Write every record below out exactly; no images.

(Records for processing)
● ● ● ● ●

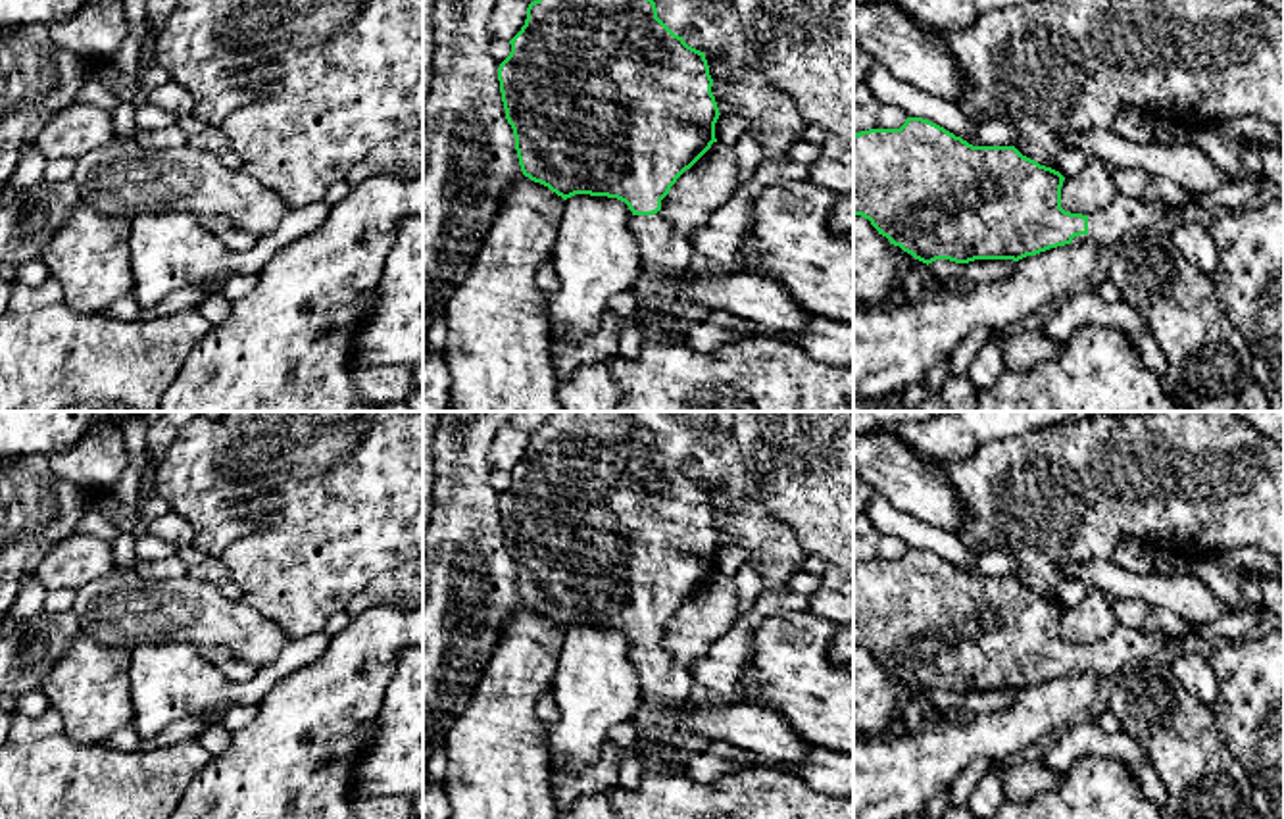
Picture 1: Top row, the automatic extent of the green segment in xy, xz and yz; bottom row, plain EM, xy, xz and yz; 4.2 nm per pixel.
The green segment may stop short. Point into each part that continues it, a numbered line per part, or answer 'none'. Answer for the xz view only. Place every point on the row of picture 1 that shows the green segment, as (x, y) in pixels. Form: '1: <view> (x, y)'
1: xz (666, 254)

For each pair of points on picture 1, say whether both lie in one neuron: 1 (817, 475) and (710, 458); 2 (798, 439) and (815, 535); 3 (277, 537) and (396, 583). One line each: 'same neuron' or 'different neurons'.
1: different neurons
2: same neuron
3: different neurons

● ● ● ● ●

(Result of the exercise)
Picture 1: Top row, the automatic extent of the green segment in xy, xz and yz; bottom row, plain EM, xy, xz and yz; 4.2 nm per pixel.
The green segment may stop short. Point into each part that continues it, a numbered line per part, or answer 'none'. Answer for the xz view only. Place every point on the row of picture 1 that shows the green segment, as (x, y) in pixels. Form: '1: <view> (x, y)'
1: xz (666, 254)

For each pair of points on picture 1, say whether both lie in one neuron: 1 (817, 475) and (710, 458); 2 (798, 439) and (815, 535); 3 (277, 537) and (396, 583). One line each: 'same neuron' or 'different neurons'.
1: different neurons
2: same neuron
3: different neurons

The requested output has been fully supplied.